The postman lifted his eyes across the stream half expecting
to catch a cowed fisherman in city attire and ill-fitting boots borrowed from
Frances's father. Instead he saw Frances. "Hello!" he called before
he could stop himself. She floated on her back, her undergown swept aimlessly
about her. Her long hair was unwoven, the light green of willow wands through
the water. Where had she left her clothes, then?
He felt the way he always felt when he saw her. Braced
himself against the sapling, a prickling like the little sharp hairs when his
wife shaved the back of his neck in the kitchen.
The curtains of the forest would be tightly drawn and then
suddenly she would issue forth, throwing the green gauze wide, not the least bit
bashful. He would crash forward as if to catch her at her new game and however
she might explain herself would delight him. She might say, "Why Mr. Heald,
you've caught me bathing. A bath in live water has countless benefits."
And she would break off, as if distracted by the very air itself, fragments of
light and shadow.
The forest rang as if he'd hurled a stone instead of
spoken. He broke off a dead branch for the crack it provided. There. A hand in
the water revived him.
It was ice cold. She might have frozen before she drowned.
Too cold for the season from all the rain. He drew his hand out quickly. A man
must not presume to share her bath. I must say a prayer. For the girl Frances
who would consider a stream fine as this one succor enough for soul and body.
* * *
The postman did not speak during dinner. He thought to make
up for his misplaced greeting in the forest. Mrs. Heald kept her gaze on her
plate until she could stand it no longer. She rose abruptly.

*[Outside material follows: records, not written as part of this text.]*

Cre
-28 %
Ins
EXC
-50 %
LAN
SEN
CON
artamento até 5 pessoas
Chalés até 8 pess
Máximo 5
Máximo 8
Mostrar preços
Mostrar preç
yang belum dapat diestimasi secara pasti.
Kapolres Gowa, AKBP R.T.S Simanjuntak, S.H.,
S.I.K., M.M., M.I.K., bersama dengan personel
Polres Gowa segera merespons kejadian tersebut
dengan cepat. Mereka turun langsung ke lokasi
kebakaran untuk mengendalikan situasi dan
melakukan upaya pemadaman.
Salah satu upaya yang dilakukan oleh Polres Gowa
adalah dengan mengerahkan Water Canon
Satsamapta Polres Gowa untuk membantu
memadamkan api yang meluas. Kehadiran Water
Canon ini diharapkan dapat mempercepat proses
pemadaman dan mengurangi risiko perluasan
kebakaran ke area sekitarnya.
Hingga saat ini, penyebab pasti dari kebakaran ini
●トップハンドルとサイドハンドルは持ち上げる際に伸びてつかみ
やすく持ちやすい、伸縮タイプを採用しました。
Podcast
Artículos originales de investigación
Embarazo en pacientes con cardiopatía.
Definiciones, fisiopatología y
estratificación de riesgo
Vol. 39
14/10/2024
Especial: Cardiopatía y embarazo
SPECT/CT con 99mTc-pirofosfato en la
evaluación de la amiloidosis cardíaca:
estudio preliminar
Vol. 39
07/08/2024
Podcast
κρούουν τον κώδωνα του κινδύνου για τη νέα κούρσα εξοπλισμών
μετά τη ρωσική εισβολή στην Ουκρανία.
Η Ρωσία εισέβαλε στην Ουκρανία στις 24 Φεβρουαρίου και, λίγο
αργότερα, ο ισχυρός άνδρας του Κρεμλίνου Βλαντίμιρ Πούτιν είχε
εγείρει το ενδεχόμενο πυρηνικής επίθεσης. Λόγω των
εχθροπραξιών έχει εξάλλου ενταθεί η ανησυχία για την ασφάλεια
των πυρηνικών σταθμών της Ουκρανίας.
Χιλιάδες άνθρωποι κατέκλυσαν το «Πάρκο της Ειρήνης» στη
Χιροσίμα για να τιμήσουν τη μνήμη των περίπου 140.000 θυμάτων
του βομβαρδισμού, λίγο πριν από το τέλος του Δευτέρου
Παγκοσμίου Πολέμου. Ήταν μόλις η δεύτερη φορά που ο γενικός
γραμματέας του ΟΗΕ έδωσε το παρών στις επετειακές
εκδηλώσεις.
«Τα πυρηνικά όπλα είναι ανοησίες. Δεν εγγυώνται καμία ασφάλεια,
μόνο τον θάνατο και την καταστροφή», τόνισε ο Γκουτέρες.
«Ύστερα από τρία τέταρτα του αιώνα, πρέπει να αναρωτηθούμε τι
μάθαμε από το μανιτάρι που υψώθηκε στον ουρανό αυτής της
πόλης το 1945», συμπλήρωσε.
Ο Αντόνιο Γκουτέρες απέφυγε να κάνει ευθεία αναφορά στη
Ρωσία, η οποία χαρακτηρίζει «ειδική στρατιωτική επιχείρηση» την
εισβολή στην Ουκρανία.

After dinner, as was the habit, Mrs. Heald reached for her
collage-making box and the scissors and paste she stowed on the mantelpiece.
Willard Heald used his dark sleeve to brush salt from the table.
"Will you pass me a bit of the newspaper." He broke
the silence. Mrs. Heald withdrew a sheet from beneath her project.
Sometimes his wife had cut out headlines or drawings to
include in her collages, and then Willard leaned over to see what had interested
her. If she added a scrap of fabric, a round wooden button, dried flowers, it
was a haphazard quilt, and he became irked and remarked how would she store it?